As the Ukraine crisis has intensified, a confrontation between the world’s two most heavily armed nuclear powers has become an actual possibility. The Biden administration has put 8500 troops on high alert for possible deployment in Eastern Europe, and threatened to deploy 50,000 more troops and send additional airplanes and warships to the area. With many thousands of Russian and Ukrainian troops near their mutual border, the situation is already tense.
Within the US, the bi-partisan Cold War hysteria has risen to dangerous heights. Biden has said that a Russian invasion of Ukraine is “imminent.” Congress is rushing through new legislation that proposes $500 million in new “security assistance” to Ukraine and is threatening to pass punishing new sanctions against Russia. The mainstream media, for the most part, has added to the turmoil by parroting false Cold War histories and narratives.

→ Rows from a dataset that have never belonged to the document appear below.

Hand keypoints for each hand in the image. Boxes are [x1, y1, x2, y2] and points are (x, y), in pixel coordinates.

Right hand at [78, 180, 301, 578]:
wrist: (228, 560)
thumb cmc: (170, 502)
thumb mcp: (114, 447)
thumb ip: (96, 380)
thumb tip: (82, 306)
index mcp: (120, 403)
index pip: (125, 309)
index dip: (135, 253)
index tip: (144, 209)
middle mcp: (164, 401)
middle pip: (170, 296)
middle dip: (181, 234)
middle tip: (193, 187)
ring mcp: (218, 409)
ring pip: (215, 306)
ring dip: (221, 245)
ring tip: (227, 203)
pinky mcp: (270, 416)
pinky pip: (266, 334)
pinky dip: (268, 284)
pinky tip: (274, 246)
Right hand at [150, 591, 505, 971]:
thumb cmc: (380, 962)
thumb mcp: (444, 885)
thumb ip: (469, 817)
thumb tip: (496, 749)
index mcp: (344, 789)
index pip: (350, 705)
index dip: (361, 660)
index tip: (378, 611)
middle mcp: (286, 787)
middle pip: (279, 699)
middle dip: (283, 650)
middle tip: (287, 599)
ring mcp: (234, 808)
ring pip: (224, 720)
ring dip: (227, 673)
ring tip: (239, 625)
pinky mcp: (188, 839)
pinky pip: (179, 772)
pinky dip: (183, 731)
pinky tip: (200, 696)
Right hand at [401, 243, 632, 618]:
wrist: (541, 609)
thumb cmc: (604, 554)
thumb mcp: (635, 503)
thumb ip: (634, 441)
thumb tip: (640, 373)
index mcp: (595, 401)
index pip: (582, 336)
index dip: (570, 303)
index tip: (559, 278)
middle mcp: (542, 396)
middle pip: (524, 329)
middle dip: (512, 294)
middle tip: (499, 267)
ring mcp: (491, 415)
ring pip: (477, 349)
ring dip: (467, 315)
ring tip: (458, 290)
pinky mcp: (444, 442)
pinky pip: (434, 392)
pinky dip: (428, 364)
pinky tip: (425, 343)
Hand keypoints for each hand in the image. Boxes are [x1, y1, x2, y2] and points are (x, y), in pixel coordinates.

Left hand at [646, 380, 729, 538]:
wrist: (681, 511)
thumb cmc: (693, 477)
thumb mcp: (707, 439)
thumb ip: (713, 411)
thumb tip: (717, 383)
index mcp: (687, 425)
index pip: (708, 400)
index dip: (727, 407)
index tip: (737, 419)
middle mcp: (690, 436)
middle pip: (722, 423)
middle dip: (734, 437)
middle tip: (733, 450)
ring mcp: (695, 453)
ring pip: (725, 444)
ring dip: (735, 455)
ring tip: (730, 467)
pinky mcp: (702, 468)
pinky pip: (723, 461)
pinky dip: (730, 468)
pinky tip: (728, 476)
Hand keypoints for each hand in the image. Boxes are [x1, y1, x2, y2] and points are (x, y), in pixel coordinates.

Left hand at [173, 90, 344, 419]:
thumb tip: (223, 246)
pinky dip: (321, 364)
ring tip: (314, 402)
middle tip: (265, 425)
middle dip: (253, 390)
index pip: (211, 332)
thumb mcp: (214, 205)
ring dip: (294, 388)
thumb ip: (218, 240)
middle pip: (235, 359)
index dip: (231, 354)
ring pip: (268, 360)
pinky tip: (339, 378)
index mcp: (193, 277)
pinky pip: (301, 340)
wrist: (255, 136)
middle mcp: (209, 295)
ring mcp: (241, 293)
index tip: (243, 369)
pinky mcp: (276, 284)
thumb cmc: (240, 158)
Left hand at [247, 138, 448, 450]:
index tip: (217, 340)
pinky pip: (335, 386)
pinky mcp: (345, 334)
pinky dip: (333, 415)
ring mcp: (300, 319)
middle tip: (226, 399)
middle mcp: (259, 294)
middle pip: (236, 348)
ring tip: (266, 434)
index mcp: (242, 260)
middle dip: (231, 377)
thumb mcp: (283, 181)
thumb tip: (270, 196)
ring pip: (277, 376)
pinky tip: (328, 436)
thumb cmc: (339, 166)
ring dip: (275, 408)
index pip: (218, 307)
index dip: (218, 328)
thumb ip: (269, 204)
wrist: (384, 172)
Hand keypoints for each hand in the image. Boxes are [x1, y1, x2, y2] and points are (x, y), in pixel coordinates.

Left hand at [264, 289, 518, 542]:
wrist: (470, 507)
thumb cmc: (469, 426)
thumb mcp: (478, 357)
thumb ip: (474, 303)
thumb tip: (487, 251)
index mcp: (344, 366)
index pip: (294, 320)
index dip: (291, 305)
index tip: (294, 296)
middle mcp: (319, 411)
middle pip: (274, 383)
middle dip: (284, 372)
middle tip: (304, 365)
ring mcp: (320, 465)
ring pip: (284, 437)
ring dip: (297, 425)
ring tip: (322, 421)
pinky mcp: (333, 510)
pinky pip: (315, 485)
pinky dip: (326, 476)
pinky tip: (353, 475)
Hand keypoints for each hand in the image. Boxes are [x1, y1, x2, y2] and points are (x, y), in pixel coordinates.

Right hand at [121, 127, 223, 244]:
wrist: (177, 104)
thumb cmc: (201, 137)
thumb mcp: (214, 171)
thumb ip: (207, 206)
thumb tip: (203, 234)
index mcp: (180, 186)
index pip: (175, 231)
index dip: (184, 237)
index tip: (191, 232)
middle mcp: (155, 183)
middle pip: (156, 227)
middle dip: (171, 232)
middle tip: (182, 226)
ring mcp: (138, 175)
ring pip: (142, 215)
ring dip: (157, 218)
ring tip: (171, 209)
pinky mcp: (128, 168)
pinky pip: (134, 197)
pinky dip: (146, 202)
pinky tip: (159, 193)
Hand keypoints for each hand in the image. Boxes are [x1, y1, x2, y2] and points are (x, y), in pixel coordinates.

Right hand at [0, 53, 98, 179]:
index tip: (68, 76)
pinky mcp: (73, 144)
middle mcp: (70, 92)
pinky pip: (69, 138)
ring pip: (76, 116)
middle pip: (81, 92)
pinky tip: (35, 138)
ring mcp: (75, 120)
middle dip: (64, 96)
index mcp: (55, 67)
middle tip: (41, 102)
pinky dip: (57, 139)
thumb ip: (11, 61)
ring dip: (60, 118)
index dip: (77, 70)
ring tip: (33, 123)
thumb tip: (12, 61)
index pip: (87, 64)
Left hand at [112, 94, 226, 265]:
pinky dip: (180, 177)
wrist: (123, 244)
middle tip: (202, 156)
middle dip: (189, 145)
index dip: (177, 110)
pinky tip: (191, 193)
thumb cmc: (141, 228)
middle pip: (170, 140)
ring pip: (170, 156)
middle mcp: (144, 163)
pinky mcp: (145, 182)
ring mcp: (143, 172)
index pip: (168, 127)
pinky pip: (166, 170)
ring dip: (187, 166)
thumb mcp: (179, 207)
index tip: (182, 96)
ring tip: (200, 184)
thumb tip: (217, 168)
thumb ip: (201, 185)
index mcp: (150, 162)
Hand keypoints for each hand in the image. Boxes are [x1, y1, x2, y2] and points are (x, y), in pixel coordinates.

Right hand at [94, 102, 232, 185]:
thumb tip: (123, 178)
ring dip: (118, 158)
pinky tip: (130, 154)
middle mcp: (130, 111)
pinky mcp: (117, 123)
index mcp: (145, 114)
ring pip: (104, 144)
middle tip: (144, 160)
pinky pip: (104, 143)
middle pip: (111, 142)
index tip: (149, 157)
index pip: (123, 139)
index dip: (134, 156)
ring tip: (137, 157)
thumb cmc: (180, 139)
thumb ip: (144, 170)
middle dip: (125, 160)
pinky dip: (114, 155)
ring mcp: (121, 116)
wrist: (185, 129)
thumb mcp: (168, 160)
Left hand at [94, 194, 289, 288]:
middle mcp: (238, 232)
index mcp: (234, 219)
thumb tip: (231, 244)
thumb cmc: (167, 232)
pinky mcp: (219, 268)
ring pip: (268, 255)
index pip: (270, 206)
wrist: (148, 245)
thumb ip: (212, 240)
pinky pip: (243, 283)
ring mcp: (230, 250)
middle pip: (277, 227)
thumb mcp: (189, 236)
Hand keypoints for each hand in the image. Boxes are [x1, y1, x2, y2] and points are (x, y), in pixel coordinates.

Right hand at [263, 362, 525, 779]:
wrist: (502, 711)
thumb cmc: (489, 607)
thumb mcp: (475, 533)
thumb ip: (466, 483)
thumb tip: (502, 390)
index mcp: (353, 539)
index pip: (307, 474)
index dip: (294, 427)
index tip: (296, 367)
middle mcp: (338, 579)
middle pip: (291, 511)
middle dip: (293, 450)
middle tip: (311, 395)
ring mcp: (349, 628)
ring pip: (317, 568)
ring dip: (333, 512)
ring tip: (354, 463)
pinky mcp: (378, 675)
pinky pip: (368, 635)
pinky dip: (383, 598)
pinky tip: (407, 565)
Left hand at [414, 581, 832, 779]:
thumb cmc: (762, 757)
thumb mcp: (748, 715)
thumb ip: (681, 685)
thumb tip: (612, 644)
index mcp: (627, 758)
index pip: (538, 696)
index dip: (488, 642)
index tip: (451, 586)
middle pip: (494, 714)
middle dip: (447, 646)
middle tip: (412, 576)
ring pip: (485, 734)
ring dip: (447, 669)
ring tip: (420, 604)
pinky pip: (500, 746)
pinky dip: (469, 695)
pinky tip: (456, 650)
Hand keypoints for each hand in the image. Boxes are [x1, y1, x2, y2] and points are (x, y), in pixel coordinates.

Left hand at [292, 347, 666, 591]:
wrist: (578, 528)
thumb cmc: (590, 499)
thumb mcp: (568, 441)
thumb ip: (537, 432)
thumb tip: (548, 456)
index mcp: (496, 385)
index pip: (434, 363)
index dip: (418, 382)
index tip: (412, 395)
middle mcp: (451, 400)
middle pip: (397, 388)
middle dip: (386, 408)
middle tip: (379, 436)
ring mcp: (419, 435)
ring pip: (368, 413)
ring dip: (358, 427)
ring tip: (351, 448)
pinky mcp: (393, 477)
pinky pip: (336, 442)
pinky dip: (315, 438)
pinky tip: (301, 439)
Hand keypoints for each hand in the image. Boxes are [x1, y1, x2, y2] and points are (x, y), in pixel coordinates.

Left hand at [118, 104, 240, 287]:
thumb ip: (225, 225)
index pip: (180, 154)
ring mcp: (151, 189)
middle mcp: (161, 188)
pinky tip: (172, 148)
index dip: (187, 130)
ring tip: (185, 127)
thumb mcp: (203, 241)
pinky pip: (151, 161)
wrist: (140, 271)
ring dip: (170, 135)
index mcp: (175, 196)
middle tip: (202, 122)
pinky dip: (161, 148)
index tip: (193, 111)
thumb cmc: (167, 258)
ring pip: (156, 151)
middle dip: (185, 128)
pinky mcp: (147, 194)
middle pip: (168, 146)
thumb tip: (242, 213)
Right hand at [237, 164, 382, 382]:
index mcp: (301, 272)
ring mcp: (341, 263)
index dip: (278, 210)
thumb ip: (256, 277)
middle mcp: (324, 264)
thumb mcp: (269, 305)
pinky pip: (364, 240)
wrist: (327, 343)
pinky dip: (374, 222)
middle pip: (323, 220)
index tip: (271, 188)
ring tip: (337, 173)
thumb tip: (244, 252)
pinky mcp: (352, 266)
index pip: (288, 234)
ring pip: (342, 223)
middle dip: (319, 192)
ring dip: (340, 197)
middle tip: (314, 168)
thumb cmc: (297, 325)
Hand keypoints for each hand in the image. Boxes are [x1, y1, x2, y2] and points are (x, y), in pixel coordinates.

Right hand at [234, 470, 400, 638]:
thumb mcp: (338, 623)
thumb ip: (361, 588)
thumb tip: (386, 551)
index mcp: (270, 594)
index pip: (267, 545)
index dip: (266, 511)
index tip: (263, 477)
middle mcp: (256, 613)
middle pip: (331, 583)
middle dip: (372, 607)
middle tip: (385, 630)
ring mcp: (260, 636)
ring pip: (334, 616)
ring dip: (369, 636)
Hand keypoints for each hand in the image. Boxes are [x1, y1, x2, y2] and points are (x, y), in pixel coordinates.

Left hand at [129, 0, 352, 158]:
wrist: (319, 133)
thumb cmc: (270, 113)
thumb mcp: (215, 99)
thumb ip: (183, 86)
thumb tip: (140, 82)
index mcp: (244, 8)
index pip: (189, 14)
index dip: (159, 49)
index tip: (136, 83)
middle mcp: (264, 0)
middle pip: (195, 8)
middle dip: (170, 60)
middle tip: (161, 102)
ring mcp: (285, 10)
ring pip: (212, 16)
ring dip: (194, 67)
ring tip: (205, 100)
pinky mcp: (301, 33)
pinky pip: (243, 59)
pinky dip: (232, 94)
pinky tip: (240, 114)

This dangerous rhetoric must stop! Instead of ratcheting up tensions, the US should work with all parties to de-escalate and pursue vigorous, sincere diplomatic paths out of the crisis. Ukraine’s leaders have advised calm and have rejected US statements that a Russian invasion is imminent.
The US has just managed to extract itself from a 20-year war in Afghanistan. Does our government seriously want to embark on another war? Since 2001, our long, bloody, fruitless interventions in Afghanistan, Iraq, Syria, and Pakistan have cost thousands of US lives, hundreds of thousands of civilian lives in those countries, and $6.4 trillion.
These US taxpayers’ dollars could have been used instead to address vital human needs, especially during the pandemic. We need serious investment in health care, housing, environmental protection, education, civilian manufacturing jobs, and programs that address the plight of the 140 million poor and low-income people in our country. The only entities that stand to benefit from warmongering are the huge weapons manufacturers of the military industrial complex.
For any kind of peaceful settlement to be successful, all parties will need to accept the legitimate security concerns of others. Yet the US refuses to foreclose the possibility of Ukraine membership in NATO. After the collapse of the Soviet Union in 1990, officials in the George H. W. Bush Administration, along with other Western leaders, repeatedly assured Russia that NATO would not move “one inch” further east after the reunification of Germany. Those promises have been repeatedly broken. NATO has moved ever eastward, adding 14 countries, including most of the members of the former Warsaw Pact, so that it now presses up against the border of Russia. Ukraine being part of NATO would put missiles within a few minutes’ striking distance of major Russian cities. Russia has long warned that this is incompatible with its security. One need only remember the Cuban Missile Crisis to understand Russia’s attitude. The distance between Cuba and Washington D.C. is 1,250 kilometers. The distance between Ukraine’s border and Moscow is 490 kilometers.
We join with our colleagues in the “No to War / No to NATO” international network in calling for an end to further NATO expansion and the establishment of a new “Common Security” architecture in Europe, based on the principle that the security of one state is linked to the security of all others. Negotiations in regard to Ukraine need to be opened based on support for the 2015 Minsk II accord, which was signed by Russia, Ukraine, France, and Germany and was endorsed by the US and the UN – but has never been implemented. The Minsk II accord includes provisions for a ceasefire, secure access for humanitarian aid, withdrawal of all foreign troops and military equipment, and Ukrainian constitutional reforms that include decentralization of political authority, respect for and protection of Russian minorities, and relative autonomy for the regions of Donetsk and Lugansk.
Massachusetts Peace Action calls upon our members and allies to contact your US Representatives and Senators and strongly urge them to pursue peaceful diplomacy to resolve the Ukraine crisis:
No to the massive $500 million in “security assistance” for Ukraine!
No to the expansion of NATO!
Yes to negotiations and diplomacy based on the Minsk II agreement!
Turn down the heated rhetoric that could, by intent or accident, lead us into another war.
Stop demonizing Russia and start working cooperatively to establish a Common Security framework in Europe.
Without peaceful coexistence, there can be no peace.